I love to fish more now that my relationship with nature has become larger than when catching fish in smart and familiar ways was of prime importance to me. I am glad that I let the nut go and was not taken prisoner by holding on to it.

I am thinking about how monkeys once were caught. The hunters would take a jar with a wide neck and put a sizable nut inside of it. Then they would tie the jar to a big tree with a long rope and wait. The monkey would come along and put its hand in the jar and grab hold of the nut. When he did that the hunter/s would make an appearance and the monkey would bolt only to come up short and have its hand stuck in the jar. The hunters would come closer and closer either with clubs or with nets and the monkey would screech and howl and jump and scream but he would not let that nut go. His fist held him prisoner. All he had to do was open his hand and he could run and escape the hunter.
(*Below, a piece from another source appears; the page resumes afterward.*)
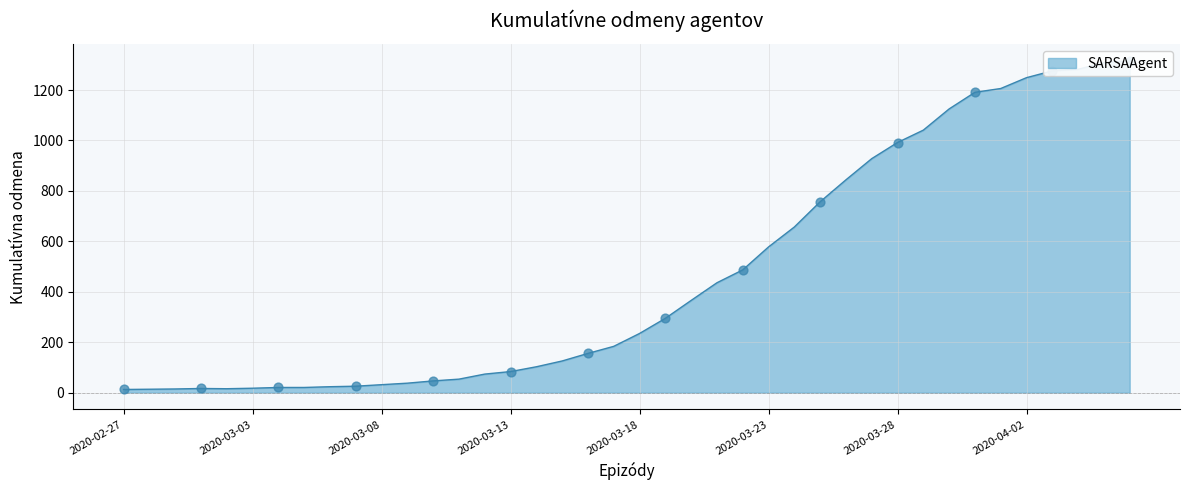

Which has a higher value, 2020-03-04 or 2020-03-30?

2020-03-30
I am sure that he had his reasons for holding on to the nut. The only problem is those reasons cost him dearly. He lost his freedom to either a pot or a cage. Sometimes we have a nut that we know is good and we will not let it go and because of that - year after year and season after season the year comes and goes and we have our nut and never let it go and never know what changes outside of our vision come and go and how things evolve and we never see the things we may hear about with our own eyes that do work and we do not make room for that growth. We do have our nut and it is good.

There is a big world out there once we let go of the nut. A different world a world other than the world of the nut. The nut will still be there if we let it go and when we come back to the familiar and the safe we can pick it up and perhaps for the first time let it go and…. pick it up when we need it and smile at all that we have learned. Just my opinion.